Manufacturing value-added as a percentage of manufacturing output

I just ran some statistics from the BEA website to determine the relationship between value-added in the US manufacturing sector and output. The statistics on manufacturing output start in 1987, though the value-added statistics go back farther. Here is what I found:

The graph shows that value-added as a proportion of gross output remained fairly steady until 2002, but has been declining since 2002. In 2002, value-added was 35.2% of gross manufacturing output. In 2006 (the most recent year available) it was 31.4% of gross manufacturing output. This decline could reflect the increasing proportion of foreign made inputs in US manufacturing output or it could reflect higher prices for inputs.

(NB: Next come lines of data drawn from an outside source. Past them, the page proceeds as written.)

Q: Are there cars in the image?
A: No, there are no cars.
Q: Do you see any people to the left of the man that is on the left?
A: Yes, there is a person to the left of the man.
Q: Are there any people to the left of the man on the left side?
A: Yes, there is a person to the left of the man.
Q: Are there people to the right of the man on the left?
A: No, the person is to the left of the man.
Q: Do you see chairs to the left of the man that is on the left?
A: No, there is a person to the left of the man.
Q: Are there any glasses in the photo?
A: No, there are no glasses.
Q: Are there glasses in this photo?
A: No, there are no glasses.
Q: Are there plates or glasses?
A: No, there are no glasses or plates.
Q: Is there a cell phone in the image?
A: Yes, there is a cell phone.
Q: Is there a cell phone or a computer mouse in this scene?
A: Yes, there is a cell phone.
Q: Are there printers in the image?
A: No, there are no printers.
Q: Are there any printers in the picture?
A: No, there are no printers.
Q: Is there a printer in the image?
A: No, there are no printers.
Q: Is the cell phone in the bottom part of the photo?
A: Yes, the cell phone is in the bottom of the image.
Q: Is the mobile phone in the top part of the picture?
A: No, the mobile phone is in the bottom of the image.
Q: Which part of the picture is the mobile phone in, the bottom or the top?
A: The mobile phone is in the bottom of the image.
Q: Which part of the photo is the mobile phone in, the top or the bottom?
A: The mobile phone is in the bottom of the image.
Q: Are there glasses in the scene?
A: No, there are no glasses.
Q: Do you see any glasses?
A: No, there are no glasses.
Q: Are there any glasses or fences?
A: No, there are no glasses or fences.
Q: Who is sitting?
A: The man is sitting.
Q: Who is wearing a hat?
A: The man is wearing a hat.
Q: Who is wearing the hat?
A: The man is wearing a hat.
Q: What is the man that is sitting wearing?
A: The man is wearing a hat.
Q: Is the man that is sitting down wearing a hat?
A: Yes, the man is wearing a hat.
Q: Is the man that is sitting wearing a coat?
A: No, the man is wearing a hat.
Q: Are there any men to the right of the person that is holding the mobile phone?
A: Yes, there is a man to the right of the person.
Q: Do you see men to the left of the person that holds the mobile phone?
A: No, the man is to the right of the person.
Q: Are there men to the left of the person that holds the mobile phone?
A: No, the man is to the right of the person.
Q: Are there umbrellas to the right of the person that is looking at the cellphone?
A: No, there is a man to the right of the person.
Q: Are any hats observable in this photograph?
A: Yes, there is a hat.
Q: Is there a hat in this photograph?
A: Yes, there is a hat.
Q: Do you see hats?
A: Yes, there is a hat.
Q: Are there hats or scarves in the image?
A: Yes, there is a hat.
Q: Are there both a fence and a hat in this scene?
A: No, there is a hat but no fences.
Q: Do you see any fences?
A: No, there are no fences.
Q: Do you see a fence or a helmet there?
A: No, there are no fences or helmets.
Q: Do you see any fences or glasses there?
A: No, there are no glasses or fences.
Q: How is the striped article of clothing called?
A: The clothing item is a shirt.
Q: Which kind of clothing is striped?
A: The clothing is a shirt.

The BEA defines value-added as:

Value added by industry is the contribution of indus­tries to the Nation’s output, or gross domestic product (GDP). An industry’s value added is equal to its gross output (which consists of sales or receipts and other operating income, commodity taxes, and inventory change) minus its intermediate inputs (which consist of energy, raw materials, semi-finished goods, and ser­vices that are purchased from domestic industries or from foreign sources). The three primary components of value added are an industry group’s return to do­mestic labor (compensation of employees), its net re­turn to government (taxes on production and imports less subsidies), and its return to domestic capital (gross operating surplus). This table presents value added by industry measured in prices of the period being observed.

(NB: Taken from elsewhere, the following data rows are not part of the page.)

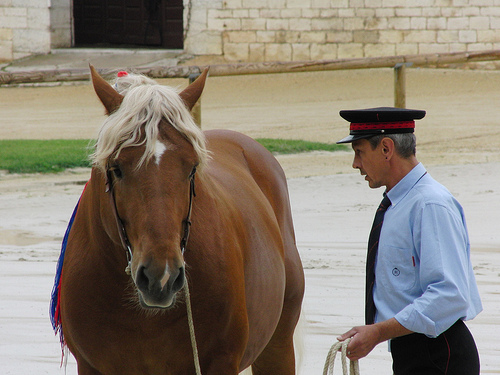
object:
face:
[100, 95, 211, 307]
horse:
[53, 62, 306, 373]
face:
[353, 143, 384, 184]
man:
[339, 105, 480, 374]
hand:
[336, 322, 382, 362]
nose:
[135, 256, 188, 311]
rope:
[322, 334, 360, 375]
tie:
[364, 199, 397, 335]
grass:
[0, 134, 349, 172]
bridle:
[104, 157, 201, 267]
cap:
[333, 106, 427, 146]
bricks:
[224, 40, 251, 61]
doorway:
[70, 2, 184, 48]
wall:
[3, 0, 497, 70]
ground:
[0, 161, 499, 374]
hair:
[89, 86, 210, 170]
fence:
[1, 67, 498, 147]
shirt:
[363, 163, 481, 338]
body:
[55, 128, 307, 374]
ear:
[380, 137, 395, 162]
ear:
[87, 63, 127, 114]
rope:
[181, 268, 357, 375]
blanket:
[49, 166, 97, 369]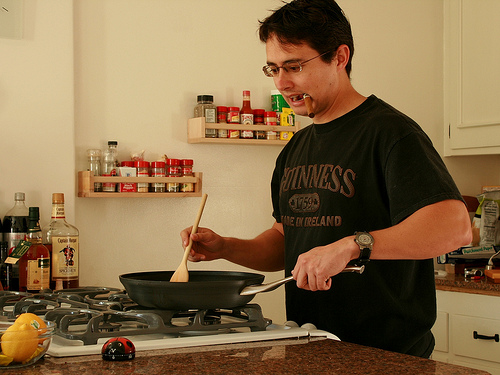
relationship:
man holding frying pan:
[178, 1, 478, 363] [115, 264, 371, 311]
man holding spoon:
[180, 0, 473, 359] [169, 193, 208, 282]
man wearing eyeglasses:
[178, 1, 478, 363] [256, 46, 326, 78]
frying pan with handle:
[132, 255, 359, 329] [238, 236, 364, 315]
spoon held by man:
[165, 183, 220, 284] [246, 15, 431, 322]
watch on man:
[351, 229, 376, 267] [251, 5, 451, 374]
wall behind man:
[1, 0, 499, 325] [238, 1, 485, 368]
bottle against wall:
[46, 194, 96, 294] [174, 83, 369, 188]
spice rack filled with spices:
[186, 118, 300, 152] [86, 140, 198, 190]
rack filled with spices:
[78, 170, 204, 197] [196, 91, 298, 138]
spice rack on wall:
[186, 118, 300, 152] [1, 0, 499, 325]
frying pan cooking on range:
[118, 265, 365, 311] [83, 293, 323, 344]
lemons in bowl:
[7, 317, 45, 365] [0, 308, 55, 369]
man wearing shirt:
[178, 1, 478, 363] [264, 93, 466, 358]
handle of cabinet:
[467, 329, 499, 347] [448, 312, 498, 366]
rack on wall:
[82, 151, 212, 209] [54, 43, 455, 272]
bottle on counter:
[3, 192, 30, 293] [0, 282, 6, 290]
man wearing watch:
[180, 0, 473, 359] [354, 229, 375, 266]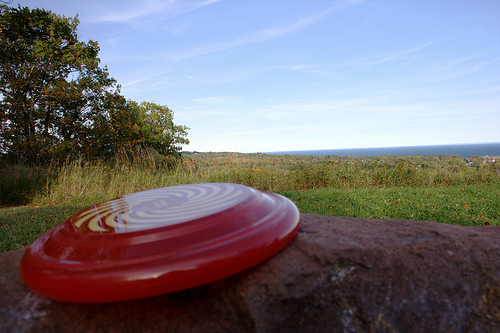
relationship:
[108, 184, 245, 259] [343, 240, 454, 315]
frisbee on rock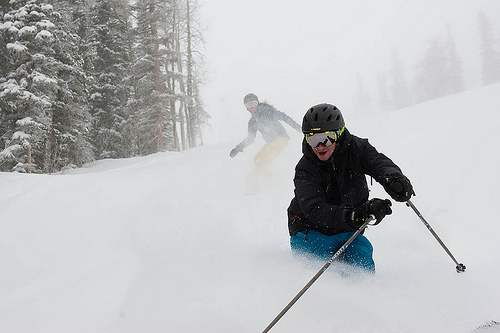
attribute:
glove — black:
[359, 196, 391, 228]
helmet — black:
[285, 96, 341, 143]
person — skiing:
[212, 84, 436, 285]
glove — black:
[380, 172, 413, 202]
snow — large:
[1, 87, 496, 331]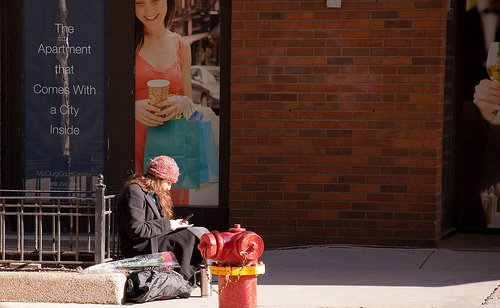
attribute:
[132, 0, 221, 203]
woman — shopping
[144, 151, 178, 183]
cap — red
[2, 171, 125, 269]
fence — metal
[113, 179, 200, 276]
coat — black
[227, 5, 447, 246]
wall — big, brick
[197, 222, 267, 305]
fire hydrant — red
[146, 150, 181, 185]
hat — pink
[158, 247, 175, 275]
roses — red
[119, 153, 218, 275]
woman sitting — writing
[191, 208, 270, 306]
fire hydrant — red, yellow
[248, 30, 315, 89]
brick — multi-colored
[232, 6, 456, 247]
brick wall — red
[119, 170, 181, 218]
brown hair — long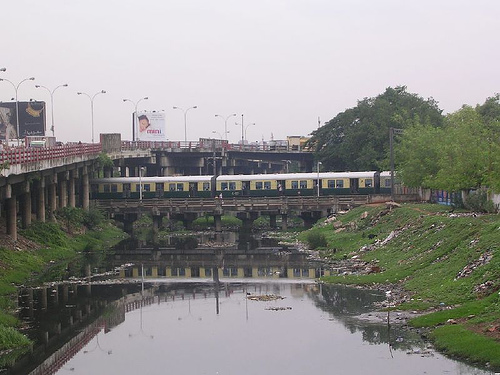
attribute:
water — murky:
[0, 225, 497, 374]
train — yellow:
[73, 161, 450, 230]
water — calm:
[0, 202, 496, 374]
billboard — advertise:
[131, 109, 168, 140]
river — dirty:
[35, 233, 481, 373]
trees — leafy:
[307, 85, 447, 175]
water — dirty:
[28, 227, 383, 296]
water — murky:
[55, 203, 418, 358]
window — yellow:
[166, 182, 183, 192]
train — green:
[95, 171, 392, 194]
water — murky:
[146, 207, 254, 297]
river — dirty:
[20, 200, 448, 374]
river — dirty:
[168, 230, 272, 342]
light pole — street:
[75, 85, 109, 147]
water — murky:
[133, 294, 277, 366]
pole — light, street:
[131, 110, 137, 155]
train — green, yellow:
[90, 158, 420, 218]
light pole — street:
[32, 80, 72, 142]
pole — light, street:
[183, 102, 187, 143]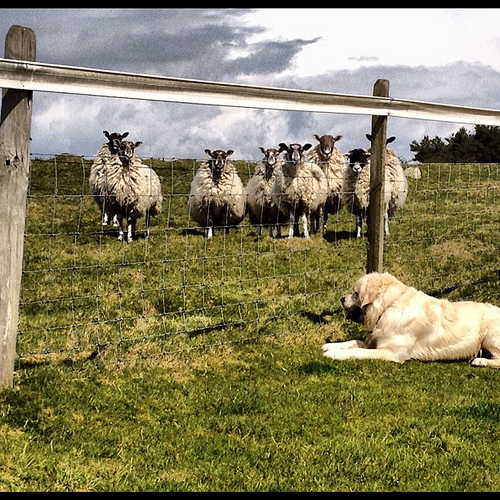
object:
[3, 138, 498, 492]
green pasture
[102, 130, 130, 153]
head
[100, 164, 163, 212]
body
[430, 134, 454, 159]
trees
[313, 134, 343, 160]
head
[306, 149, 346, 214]
sheep body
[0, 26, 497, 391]
railing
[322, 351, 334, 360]
paw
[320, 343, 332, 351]
paw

And the BEA defines gross output:

Gross output consists of the goods and services pro­duced by an industry. Gross output is measured by summing the value of the industry’s sales or receipts, other operating income, commodity taxes, and inven­tory change; it is valued at producers’ prices (the prices received by the industry, including excise and sales taxes). Gross output is purchased by final consumers and by industries. Because gross output may be pro­duced and consumed as an intermediate input in the same year, aggregations of gross output across indus­tries reflect double-counting and exceed GDP. This table presents gross output by industry measured in prices of the period being observed.